- **What this task involves**:
Search the material below for the string "have". Return every line that holds it.

- **Task inputs**:
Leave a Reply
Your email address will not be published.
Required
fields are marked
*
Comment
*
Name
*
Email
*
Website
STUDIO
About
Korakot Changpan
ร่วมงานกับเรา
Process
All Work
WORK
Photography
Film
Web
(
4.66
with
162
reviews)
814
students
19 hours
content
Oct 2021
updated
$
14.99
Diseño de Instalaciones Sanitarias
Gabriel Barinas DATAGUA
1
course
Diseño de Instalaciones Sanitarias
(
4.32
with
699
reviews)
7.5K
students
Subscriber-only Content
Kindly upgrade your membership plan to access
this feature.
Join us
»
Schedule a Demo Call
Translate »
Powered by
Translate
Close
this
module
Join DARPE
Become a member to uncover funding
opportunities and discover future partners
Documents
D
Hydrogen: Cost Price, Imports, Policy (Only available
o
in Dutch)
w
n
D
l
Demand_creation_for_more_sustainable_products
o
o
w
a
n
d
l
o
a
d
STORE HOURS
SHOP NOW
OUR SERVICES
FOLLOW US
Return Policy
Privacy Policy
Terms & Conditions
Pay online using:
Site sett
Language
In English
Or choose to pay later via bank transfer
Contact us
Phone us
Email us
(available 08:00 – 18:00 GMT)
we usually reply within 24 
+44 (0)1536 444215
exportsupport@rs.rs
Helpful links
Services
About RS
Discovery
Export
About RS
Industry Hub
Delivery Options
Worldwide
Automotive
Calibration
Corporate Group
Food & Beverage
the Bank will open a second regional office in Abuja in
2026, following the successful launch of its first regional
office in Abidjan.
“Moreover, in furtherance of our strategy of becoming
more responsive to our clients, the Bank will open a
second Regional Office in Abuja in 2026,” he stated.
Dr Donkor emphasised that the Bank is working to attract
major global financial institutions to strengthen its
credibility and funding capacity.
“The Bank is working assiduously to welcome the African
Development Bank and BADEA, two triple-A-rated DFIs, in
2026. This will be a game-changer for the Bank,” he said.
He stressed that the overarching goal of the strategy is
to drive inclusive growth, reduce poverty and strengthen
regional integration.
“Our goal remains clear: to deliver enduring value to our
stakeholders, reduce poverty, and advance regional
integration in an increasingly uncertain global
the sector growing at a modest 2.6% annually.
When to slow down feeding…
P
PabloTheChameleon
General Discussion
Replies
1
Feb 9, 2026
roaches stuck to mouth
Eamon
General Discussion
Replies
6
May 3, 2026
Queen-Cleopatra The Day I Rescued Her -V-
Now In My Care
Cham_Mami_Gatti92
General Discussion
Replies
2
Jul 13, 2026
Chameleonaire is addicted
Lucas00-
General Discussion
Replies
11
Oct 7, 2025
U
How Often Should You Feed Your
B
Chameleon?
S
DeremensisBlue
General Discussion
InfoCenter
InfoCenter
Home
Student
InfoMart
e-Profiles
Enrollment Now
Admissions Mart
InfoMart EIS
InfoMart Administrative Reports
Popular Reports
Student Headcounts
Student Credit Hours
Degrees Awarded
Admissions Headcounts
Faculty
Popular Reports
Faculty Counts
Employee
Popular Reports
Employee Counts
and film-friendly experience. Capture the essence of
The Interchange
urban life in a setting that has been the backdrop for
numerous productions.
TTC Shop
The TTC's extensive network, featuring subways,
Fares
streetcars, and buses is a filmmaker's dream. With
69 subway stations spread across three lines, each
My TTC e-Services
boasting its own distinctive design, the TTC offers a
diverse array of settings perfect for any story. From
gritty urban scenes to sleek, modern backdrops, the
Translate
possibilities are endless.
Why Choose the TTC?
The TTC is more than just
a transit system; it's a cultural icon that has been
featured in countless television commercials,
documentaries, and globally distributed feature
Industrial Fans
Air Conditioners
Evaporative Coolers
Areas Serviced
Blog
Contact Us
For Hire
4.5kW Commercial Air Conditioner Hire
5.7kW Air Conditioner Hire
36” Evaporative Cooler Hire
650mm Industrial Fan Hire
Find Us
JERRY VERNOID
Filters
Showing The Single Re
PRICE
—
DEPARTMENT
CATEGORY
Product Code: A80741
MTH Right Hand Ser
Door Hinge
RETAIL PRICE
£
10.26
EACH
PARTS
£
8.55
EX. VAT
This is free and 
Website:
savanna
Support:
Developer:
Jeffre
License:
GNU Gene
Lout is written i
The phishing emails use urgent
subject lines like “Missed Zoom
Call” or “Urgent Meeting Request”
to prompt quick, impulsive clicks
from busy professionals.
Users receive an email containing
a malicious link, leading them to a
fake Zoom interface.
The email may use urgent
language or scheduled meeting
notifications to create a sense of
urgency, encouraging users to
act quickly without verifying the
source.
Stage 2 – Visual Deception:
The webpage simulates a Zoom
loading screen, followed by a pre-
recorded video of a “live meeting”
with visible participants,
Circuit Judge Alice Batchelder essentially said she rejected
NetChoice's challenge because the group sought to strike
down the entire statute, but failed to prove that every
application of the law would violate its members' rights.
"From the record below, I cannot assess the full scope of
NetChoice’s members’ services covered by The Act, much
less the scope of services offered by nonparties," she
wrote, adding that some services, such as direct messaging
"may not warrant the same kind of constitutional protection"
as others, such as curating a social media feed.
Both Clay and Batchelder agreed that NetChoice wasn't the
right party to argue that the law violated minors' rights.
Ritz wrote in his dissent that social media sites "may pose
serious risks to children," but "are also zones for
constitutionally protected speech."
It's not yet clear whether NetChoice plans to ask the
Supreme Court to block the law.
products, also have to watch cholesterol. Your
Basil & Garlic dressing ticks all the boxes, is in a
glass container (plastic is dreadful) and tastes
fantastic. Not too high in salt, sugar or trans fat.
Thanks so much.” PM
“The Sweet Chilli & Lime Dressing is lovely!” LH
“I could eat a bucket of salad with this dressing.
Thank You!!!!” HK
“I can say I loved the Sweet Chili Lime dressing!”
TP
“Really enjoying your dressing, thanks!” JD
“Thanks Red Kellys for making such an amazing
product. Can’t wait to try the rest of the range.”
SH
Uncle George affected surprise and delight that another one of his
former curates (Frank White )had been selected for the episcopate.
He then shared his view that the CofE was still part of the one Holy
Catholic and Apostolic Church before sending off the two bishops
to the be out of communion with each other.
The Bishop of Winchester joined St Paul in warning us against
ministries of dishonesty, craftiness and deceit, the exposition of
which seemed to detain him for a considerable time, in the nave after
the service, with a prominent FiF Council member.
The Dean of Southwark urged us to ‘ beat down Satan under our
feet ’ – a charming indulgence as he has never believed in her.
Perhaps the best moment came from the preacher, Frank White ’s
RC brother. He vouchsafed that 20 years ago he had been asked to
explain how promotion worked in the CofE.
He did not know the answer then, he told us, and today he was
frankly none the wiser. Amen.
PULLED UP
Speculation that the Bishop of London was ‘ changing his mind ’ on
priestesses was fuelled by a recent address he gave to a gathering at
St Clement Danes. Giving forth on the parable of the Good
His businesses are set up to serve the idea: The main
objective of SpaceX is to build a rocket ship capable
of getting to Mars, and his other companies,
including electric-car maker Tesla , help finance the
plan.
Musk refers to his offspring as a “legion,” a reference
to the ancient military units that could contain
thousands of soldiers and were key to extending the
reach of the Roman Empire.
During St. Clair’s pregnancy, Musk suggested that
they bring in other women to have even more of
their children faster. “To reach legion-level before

- **Written response**:
products, also have to watch cholesterol. Your
they bring in other women to have even more of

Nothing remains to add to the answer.